═══ GIVEN TEXT

The Appellees urge that we dismiss the entirety of the Weckessers’ appeal due to the 3 Weckessers’ failure to comply with Federal Rule of Appellate Procedure 28(a). The Weckessers did omit some sections in their initial brief to this Court required under the Rule, but they corrected these errors after being apprised of them by the clerk’s office.

B. Preserved Issues

1. Difficulties Associated with the Audio in the Trial Courtroom

The Weckessers allege that throughout the trial, and specifically during the testimony of White, difficulties with courtroom audio equipment caused them to “miss out on 30–40 percent of the testimony.” “[F]or a litigant to preserve an argument for appeal, it must ‘press and not merely intimate the argument during the proceedings before the district court.’” Rosedale Missionary Baptist Church v. New Orleans City, 641 F.3d 86, 89 (5th Cir. 2011) (quoting FDIC v. Mijalis, 15 F.3d 1314, 1327 (5th Cir. 1994)). The district court noted, however, that at no point during the two day trial did the Weckessers even raise this issue with the court. In fact, the Weckessers admit the same in their brief to this Court. In light of this, it does not appear that the district court abused its discretion in denying the Weckessers new trial motion on this front.

2. Prejudice Caused from the Unavailability of Out-of-State Witnesses When the Trial Date Was Changed

The next preserved ground of the Weckessers is that they were prejudiced when the trial date was changed and they were unable to secure three out-ofstate witnesses. We note at the outset that “[t]he district court enjoys broad discretion in controlling its own docket.” Teal v. Eagle Fleet, 933 F.2d 341, 346 (5th Cir. 1991). The district court set the trial for October 18, 2010, at the August 13, 2010, pretrial conference. Thirteen days prior to the previously set trial date, the district court entered an order postponing the trial date to October 25, 2010, due to a conflicting criminal trial. After the conflict was resolved on October 13, the district court reset the trial for the original date of October 18.

The Weckessers argue that they could not secure the attendance of three witnesses as a result of this switch—Pam Pollick, John Weckesser Jr., and Mark Farris. Two of these witnesses’ testimony would have been completely irrelevant to the issues in the trial. Since their testimony was irrelevant and would not 4 have been admitted, there can be no prejudice from the change in trial date on account of the unavailability of these witnesses. See FED. R. EVID. 402. Pollick, however, intended to testify about the damage caused to the Weckessers’ property, which on its face would have been relevant. Unfortunately, it does not appear that the Weckessers raised the unavailability of Pollick to the district court but rather only the unavailability of John Weckesser Jr. and Mark Farris.

══════

> GOAL OF THE EXERCISE: Reproduce the part of the passage on the Weckessers' appeal that starts at "The next preserved" and ends at "of October 18.".

═══ DATA LINES

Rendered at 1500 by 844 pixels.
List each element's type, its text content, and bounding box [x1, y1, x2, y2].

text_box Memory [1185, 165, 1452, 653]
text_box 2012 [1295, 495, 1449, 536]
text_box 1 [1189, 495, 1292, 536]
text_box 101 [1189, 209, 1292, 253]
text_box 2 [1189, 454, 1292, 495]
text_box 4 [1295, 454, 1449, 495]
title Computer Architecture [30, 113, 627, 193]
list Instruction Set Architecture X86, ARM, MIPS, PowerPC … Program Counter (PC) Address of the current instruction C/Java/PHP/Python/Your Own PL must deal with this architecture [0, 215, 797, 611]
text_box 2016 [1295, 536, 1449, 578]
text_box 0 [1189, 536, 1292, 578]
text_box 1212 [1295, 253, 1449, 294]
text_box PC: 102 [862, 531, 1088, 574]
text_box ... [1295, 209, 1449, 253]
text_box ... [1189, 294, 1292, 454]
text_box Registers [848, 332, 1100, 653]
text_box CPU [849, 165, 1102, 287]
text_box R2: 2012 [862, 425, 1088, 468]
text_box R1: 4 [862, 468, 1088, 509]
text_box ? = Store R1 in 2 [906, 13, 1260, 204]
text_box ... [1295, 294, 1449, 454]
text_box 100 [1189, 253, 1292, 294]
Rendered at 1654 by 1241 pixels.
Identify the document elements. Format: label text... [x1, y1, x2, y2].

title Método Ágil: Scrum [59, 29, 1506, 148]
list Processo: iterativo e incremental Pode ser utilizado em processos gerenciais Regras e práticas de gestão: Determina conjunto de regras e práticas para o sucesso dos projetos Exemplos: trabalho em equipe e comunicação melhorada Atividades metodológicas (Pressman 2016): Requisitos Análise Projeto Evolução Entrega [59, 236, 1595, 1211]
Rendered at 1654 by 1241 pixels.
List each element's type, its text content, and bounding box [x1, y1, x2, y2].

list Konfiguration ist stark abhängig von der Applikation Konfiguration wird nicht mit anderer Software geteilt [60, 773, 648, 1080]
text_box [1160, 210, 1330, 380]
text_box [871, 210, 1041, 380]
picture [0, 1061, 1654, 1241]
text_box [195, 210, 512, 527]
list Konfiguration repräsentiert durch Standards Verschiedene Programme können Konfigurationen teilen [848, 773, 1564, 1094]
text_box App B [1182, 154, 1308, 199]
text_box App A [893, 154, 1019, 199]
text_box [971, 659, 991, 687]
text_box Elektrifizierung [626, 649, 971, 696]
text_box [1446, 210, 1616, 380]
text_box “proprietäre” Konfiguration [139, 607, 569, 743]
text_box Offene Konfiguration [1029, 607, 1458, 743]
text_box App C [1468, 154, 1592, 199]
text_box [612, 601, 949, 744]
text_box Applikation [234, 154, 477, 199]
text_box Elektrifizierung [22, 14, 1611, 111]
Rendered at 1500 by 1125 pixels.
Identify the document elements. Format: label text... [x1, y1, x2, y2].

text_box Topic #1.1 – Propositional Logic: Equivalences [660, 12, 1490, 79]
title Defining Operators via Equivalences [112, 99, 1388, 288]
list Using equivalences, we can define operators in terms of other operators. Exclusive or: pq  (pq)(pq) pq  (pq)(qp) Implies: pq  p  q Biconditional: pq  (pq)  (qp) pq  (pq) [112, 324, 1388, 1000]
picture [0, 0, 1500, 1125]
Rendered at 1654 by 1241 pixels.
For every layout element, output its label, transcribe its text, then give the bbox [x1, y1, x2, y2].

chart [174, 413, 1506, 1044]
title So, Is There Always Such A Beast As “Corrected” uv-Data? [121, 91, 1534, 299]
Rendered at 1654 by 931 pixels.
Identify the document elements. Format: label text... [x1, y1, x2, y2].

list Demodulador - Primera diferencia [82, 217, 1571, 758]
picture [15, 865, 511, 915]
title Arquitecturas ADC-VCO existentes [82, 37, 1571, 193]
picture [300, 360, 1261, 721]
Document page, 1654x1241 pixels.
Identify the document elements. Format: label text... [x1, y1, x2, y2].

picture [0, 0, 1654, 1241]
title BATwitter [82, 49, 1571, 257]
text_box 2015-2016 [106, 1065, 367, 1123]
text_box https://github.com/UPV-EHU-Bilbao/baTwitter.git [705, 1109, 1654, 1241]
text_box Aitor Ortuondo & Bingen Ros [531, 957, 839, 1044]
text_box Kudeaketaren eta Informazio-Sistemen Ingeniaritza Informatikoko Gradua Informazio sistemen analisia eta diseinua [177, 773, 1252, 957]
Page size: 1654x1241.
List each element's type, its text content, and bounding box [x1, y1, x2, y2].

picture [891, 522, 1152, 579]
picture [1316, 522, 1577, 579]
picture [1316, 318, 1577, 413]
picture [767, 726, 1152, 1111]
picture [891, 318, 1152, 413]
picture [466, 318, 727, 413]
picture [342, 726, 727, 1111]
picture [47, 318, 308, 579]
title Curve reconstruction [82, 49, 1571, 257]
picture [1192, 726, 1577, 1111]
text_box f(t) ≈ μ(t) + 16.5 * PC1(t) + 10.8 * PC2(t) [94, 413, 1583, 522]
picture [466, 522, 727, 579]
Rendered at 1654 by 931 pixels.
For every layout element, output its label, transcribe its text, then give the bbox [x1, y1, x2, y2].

══════

> RESPONSE TO THIS EXERCISE:
The next preserved ground of the Weckessers is that they were prejudiced when the trial date was changed and they were unable to secure three out-ofstate witnesses. We note at the outset that “[t]he district court enjoys broad discretion in controlling its own docket.” Teal v. Eagle Fleet, 933 F.2d 341, 346 (5th Cir. 1991). The district court set the trial for October 18, 2010, at the August 13, 2010, pretrial conference. Thirteen days prior to the previously set trial date, the district court entered an order postponing the trial date to October 25, 2010, due to a conflicting criminal trial. After the conflict was resolved on October 13, the district court reset the trial for the original date of October 18.